Violets grow wild in my yard. If you pick enough of them, you can discern that they actually have a lovely scent; it is not just something invented for soaps that Victorian ladies used.
These are my possibly-not-quite-legal pink tulips. They were a gift from my brother's family while they were traveling in the Netherlands, and I didn't remember that I was supposed to declare them when I brought them into the country.
Pansies and tulips. Last year's extra work in establishing a perennial cottage garden has really paid off. Almost everything is already coming up, and I seemed to have planned well to have bits of color even this early in the year. Experienced gardeners will know that pansies are not actually perennials, but they can live (and bloom) through entire DC winter, so I planted them anyway.

Saturday, March 28, 2020

Making stuff

Everything is all Coronavirus all the time, so you don't need to really hear any news from that here. I'll just say that everyone in my house (my roommate the fire engineering graduate student, me, and the grumpy cat) is healthy and we are probably doing better than most since we're all introverts. I just finished my second week of working from home and for the first time am enjoying having such a big house.

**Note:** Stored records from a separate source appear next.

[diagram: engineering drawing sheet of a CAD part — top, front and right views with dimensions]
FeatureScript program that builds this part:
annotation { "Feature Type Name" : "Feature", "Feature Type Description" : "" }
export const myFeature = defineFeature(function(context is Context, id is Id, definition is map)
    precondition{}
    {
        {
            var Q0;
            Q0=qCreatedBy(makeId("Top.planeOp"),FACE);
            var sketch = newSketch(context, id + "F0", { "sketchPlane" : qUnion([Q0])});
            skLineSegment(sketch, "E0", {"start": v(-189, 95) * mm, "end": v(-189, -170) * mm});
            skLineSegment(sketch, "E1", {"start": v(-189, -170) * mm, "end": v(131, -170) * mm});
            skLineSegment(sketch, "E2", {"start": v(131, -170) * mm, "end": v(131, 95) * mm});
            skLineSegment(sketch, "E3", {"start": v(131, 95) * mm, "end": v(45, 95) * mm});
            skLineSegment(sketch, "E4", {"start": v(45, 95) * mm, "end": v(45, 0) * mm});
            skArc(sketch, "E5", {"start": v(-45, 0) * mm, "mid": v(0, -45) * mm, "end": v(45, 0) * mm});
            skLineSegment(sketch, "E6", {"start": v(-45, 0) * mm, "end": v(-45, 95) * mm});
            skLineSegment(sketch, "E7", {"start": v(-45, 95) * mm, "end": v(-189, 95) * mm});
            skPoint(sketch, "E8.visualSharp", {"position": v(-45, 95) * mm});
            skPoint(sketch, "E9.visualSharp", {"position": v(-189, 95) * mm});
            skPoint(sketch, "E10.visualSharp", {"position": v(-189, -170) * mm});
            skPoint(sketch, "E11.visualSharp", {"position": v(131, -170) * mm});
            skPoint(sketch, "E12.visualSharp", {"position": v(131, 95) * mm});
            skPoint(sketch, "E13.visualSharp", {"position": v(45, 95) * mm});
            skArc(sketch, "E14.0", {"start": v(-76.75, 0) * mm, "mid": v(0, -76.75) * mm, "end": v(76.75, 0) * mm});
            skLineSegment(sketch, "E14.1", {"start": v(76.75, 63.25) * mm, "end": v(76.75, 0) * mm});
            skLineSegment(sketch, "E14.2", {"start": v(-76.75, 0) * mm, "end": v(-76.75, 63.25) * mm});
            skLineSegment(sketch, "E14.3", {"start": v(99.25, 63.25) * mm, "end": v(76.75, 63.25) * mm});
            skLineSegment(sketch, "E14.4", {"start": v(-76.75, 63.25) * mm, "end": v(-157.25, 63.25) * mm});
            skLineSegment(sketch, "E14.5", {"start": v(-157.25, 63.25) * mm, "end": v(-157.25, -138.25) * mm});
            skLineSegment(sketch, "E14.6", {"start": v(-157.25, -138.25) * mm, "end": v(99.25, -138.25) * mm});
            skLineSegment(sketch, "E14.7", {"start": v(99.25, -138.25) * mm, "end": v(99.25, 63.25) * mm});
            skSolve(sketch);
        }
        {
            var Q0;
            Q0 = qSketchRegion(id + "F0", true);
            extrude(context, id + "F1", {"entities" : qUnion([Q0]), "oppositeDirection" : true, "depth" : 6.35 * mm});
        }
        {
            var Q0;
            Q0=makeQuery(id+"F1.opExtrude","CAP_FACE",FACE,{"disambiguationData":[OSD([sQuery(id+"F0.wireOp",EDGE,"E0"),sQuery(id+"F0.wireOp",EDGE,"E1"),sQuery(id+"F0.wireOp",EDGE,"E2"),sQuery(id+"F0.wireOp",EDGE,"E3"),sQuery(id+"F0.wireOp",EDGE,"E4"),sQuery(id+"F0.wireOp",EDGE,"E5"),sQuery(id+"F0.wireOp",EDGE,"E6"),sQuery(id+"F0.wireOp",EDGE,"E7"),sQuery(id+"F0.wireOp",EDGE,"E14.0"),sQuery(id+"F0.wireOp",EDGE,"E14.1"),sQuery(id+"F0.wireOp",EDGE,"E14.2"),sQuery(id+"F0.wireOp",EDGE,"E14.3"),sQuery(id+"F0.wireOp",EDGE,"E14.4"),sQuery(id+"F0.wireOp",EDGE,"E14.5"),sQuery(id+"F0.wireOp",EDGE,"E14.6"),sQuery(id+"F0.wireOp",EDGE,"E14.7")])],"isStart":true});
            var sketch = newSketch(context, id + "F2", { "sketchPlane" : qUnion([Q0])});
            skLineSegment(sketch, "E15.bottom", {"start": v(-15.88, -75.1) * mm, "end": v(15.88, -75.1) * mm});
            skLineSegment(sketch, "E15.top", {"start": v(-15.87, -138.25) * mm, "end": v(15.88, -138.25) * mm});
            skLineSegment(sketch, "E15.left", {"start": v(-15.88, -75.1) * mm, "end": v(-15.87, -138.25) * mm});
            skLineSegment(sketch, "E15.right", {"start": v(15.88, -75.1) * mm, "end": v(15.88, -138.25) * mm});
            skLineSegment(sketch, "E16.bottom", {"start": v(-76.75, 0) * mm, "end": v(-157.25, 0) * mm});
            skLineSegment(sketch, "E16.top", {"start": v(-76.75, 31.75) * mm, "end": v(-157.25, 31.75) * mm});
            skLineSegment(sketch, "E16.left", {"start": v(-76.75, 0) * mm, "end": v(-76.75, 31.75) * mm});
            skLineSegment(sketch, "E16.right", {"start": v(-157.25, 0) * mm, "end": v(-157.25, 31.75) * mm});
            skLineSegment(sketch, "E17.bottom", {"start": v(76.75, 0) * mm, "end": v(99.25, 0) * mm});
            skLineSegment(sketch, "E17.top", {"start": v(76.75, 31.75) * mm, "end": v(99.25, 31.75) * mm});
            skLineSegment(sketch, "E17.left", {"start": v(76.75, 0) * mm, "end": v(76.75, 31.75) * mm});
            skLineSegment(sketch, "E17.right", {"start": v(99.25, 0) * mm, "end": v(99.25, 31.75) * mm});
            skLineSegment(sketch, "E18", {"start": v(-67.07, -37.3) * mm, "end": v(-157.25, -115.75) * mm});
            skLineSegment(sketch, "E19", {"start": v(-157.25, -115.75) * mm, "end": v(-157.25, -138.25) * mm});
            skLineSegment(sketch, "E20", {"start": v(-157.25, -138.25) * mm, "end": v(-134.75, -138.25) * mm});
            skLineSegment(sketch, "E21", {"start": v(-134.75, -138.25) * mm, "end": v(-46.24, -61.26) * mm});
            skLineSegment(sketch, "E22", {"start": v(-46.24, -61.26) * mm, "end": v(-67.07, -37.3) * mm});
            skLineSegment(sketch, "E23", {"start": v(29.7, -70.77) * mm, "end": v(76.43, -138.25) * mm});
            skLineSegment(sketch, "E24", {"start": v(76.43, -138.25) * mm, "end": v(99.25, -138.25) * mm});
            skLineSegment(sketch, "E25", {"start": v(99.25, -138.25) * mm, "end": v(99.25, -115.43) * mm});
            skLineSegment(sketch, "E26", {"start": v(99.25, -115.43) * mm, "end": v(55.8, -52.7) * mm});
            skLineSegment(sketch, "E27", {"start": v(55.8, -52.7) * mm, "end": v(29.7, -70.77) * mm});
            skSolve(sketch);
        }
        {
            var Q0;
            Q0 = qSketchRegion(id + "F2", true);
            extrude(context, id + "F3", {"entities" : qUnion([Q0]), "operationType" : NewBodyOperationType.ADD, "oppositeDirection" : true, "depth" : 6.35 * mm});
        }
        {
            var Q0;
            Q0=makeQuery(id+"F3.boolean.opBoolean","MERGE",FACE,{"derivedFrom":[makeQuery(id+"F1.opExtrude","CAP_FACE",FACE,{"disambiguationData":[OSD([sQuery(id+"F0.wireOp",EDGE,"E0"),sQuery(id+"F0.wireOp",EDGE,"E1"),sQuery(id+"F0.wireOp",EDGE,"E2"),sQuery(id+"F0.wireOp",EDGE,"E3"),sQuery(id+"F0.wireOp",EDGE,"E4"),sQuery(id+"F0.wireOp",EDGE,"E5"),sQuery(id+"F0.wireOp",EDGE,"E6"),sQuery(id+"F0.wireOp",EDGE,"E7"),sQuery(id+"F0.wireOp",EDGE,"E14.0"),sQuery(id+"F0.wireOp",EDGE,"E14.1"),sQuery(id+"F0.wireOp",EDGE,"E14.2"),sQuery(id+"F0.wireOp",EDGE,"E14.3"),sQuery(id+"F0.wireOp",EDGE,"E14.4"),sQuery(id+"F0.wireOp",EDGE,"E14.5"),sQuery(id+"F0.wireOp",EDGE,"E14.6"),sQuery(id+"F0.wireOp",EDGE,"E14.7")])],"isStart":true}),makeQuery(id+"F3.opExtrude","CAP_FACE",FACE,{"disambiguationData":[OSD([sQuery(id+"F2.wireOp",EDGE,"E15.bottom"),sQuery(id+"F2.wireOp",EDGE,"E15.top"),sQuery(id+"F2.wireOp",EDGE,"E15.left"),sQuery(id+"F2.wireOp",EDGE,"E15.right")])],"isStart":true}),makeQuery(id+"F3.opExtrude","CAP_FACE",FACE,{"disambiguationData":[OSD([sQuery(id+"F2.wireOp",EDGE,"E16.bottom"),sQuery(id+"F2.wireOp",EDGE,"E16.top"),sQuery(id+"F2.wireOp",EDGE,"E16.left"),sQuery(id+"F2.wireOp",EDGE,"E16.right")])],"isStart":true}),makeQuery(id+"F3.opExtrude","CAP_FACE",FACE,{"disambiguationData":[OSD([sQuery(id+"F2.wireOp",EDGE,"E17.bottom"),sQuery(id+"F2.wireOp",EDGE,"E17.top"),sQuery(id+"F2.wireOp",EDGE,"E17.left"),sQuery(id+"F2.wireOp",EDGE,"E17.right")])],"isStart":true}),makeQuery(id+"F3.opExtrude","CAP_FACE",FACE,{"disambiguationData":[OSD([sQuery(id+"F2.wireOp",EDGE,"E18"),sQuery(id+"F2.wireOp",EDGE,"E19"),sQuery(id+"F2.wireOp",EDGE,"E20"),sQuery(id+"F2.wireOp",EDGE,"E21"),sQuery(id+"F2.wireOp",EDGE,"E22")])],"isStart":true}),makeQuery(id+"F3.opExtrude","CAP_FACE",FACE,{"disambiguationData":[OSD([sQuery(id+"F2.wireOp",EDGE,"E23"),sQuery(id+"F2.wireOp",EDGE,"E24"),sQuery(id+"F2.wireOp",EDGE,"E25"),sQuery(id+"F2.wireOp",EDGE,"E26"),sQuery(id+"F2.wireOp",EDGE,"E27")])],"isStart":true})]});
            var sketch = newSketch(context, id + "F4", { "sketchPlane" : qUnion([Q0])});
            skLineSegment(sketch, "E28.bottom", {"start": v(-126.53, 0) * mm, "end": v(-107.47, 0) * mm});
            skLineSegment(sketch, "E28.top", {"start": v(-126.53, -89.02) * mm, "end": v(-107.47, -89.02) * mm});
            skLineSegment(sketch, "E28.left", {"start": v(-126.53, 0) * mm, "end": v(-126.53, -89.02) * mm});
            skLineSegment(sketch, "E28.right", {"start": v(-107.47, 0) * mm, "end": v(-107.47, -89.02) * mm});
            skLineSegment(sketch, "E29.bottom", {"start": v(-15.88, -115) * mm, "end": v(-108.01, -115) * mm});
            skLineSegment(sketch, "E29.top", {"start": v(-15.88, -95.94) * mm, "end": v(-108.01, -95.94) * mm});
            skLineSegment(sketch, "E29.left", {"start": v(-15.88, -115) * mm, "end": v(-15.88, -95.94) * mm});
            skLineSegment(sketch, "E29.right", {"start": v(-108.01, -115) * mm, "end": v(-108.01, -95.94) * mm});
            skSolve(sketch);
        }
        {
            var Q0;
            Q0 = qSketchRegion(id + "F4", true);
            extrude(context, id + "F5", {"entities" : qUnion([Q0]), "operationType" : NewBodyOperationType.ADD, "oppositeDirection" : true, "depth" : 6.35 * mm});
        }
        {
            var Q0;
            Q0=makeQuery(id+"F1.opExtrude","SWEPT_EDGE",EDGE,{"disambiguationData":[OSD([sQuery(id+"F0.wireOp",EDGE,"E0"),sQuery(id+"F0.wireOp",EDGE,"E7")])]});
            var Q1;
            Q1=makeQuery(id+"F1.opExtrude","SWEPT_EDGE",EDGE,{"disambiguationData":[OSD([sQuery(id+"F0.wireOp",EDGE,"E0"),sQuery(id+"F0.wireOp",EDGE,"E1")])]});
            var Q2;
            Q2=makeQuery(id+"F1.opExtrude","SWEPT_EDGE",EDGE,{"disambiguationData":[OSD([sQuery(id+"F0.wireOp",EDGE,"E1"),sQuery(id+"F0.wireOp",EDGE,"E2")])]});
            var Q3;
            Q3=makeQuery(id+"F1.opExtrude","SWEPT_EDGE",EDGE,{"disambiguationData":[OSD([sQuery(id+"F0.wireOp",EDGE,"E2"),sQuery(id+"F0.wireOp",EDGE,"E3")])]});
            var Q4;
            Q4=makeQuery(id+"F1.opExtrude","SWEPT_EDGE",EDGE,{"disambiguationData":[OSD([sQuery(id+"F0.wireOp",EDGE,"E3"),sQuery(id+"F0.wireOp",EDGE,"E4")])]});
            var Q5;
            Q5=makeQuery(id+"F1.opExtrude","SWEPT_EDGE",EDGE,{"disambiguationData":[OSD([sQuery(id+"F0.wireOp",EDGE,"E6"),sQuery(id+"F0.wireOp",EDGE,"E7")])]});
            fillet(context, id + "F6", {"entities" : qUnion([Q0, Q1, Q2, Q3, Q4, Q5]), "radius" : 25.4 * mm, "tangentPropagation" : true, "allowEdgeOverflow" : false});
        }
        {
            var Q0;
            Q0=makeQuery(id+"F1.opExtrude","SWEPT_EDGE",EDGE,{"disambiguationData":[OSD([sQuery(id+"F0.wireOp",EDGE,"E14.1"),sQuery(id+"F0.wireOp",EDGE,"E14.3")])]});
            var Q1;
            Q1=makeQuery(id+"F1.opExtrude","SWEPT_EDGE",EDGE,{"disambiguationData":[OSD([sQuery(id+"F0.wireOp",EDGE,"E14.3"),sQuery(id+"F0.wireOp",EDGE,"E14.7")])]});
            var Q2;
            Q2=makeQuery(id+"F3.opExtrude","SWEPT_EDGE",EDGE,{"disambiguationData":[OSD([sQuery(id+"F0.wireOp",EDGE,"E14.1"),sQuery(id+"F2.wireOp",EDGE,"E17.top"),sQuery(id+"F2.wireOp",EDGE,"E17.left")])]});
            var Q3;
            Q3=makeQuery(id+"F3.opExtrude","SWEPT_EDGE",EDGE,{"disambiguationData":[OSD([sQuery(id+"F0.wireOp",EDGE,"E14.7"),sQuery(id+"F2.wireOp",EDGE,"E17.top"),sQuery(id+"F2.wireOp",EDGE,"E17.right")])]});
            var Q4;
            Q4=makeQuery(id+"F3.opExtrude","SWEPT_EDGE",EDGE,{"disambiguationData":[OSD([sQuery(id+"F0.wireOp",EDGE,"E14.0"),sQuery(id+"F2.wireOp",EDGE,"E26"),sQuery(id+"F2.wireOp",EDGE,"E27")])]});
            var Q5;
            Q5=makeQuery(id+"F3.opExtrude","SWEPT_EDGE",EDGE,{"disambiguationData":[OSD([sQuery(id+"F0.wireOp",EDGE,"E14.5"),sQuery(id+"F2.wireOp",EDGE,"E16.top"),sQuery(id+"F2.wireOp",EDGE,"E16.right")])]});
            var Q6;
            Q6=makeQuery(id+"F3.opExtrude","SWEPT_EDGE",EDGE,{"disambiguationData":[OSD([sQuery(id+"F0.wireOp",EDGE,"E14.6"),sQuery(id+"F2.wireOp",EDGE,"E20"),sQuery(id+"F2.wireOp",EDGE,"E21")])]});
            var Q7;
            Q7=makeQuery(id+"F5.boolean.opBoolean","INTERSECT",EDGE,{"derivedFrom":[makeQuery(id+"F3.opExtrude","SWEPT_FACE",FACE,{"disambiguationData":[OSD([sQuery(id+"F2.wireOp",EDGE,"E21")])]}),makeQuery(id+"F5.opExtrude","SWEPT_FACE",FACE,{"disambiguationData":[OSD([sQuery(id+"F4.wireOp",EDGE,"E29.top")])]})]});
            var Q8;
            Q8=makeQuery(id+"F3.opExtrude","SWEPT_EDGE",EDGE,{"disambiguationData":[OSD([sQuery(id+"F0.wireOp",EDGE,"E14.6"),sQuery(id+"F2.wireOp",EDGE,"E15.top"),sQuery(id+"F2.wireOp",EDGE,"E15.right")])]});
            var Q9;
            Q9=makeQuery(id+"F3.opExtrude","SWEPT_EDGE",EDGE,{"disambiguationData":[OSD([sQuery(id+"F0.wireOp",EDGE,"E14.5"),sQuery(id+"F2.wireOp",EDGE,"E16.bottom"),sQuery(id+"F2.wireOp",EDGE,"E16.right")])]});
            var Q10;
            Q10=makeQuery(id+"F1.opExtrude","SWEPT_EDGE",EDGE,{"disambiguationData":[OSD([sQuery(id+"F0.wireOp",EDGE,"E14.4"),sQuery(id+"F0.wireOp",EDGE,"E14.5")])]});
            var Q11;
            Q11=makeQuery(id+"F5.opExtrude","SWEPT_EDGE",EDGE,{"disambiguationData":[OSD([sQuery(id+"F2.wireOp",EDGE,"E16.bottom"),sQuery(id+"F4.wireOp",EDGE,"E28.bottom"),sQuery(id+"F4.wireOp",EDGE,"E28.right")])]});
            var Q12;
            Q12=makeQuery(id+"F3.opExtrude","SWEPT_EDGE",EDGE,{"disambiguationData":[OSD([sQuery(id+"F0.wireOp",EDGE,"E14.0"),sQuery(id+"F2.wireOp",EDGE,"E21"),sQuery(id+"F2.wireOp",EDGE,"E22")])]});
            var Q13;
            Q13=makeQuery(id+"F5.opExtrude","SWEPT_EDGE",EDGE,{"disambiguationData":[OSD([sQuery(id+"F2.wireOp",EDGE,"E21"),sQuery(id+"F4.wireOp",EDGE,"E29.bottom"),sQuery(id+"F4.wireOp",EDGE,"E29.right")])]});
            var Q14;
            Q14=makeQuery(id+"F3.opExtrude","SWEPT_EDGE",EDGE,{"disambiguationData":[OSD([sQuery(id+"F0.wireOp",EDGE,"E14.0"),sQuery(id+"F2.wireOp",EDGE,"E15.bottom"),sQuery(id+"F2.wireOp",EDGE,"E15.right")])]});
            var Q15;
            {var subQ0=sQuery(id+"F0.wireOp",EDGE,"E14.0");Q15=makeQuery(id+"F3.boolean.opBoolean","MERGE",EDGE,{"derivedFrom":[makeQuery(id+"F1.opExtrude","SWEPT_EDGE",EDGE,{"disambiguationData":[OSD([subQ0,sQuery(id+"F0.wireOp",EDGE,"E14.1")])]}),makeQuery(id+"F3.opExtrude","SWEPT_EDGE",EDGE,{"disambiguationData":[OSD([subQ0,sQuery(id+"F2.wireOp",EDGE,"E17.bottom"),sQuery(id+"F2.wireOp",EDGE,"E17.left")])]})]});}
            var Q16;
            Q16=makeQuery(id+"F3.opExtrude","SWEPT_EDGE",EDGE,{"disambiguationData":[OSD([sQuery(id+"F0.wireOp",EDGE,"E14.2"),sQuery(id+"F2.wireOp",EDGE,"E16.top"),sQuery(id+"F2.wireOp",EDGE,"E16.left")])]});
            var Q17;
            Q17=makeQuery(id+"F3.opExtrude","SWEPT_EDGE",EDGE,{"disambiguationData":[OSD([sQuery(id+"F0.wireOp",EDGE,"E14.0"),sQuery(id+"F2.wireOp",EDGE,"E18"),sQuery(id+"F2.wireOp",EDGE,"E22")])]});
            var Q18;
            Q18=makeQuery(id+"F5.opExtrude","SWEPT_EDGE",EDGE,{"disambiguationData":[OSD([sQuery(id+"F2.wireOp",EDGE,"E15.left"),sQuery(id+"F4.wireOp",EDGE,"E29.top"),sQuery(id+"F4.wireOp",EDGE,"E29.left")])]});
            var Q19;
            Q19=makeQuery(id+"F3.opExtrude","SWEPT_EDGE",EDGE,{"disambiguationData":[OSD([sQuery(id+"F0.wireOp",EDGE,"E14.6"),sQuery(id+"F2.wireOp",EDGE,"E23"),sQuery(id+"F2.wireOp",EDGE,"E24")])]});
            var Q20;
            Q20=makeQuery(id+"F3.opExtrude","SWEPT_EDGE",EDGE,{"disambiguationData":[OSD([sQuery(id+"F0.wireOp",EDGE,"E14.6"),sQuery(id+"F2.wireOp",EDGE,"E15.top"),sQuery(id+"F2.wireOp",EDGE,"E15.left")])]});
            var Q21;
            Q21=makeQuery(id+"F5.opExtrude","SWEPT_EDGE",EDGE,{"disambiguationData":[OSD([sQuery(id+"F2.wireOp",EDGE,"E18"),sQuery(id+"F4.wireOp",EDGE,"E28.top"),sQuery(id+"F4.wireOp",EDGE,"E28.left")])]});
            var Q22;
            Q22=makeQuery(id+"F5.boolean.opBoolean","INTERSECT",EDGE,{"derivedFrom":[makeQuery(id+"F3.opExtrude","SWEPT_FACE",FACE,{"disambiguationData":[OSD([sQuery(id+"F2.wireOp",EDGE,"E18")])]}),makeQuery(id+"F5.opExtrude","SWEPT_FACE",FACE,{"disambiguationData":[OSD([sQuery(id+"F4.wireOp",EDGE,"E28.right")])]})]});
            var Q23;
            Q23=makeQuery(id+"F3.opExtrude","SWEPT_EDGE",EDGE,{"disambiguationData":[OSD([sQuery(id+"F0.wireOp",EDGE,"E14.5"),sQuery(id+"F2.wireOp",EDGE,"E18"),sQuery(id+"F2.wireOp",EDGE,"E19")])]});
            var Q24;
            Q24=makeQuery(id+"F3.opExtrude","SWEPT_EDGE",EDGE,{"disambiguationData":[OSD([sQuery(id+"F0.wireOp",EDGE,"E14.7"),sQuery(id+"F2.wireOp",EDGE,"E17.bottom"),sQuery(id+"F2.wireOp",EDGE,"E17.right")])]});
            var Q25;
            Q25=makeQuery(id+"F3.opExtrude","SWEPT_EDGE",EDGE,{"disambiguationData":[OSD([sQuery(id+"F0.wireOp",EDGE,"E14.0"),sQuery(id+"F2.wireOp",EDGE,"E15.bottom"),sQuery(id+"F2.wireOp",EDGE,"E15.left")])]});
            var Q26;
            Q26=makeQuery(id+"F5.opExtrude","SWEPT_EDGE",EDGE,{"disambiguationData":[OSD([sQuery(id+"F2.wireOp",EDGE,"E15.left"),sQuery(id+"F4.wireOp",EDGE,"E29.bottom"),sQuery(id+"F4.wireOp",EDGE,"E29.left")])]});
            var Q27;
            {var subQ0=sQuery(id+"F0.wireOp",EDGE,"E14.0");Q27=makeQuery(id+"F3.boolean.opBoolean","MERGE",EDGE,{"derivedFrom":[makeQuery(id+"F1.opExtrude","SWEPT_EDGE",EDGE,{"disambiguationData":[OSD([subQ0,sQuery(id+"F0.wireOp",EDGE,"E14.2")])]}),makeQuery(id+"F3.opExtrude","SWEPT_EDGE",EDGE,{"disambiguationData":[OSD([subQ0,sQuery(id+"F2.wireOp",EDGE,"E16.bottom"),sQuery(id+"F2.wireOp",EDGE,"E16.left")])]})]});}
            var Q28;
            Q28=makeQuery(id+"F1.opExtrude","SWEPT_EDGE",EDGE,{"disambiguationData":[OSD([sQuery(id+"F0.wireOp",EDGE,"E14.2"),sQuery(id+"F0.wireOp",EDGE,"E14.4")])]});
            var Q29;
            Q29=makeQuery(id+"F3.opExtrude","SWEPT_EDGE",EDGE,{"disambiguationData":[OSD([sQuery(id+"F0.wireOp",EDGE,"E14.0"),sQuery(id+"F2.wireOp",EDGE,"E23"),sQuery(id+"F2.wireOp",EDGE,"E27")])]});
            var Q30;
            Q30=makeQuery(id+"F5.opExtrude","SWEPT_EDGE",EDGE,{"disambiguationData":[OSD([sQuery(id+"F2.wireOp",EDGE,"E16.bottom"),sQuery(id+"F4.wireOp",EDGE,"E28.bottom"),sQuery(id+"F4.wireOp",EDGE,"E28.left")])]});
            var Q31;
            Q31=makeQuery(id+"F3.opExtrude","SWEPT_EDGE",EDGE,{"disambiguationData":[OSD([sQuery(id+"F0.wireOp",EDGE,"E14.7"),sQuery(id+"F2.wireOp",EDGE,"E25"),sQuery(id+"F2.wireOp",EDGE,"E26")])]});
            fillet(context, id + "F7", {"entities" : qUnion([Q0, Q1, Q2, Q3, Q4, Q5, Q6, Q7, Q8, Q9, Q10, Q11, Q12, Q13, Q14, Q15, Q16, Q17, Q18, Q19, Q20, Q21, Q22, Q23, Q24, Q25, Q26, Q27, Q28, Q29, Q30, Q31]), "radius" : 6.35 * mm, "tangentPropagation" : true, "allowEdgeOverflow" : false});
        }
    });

To distract us all with happier thoughts, here are some things I've been working on. 
Okay, so this is before we all had to stay at home.  I visited my beloved Uncle M and Aunt G in Albuquerque. We now have a routine for these visits: my uncle cooks very good food, my aunt and I do some very complicated baking, I go on a hike with my uncle, and we eat at a traditional New Mexican restaurant.
This is the complicated chocolate bombe glacee, the making of which is delightfully recounted here. It was super fun to make, but actually far too sweet to eat so I was glad we could donate it to a group of hungry Rotarians.
As a minimalist, I avoid having too much furniture, but I needed a desk now that I am working from home. I had exacting requirements about size and lack of drawers (because I usually sit cross-legged while working), so I made one. It's really pretty as long as you don't look too closely, at which point you realize that I will never get a job as a professional furniture maker.
A random aside on another blog alerted me to the existence of dandelion jelly. I had all the ingredients (sugar, pectin, canning jars) and my yard and neighborhood are brimming with dandelions right now. It was a fair bit of work to pick 10 cups of dandelions, but at the end I was surprised that the jelly really did taste like honey, as advertised.
I hope you are staying healthy and as sane as possible in these surreal times.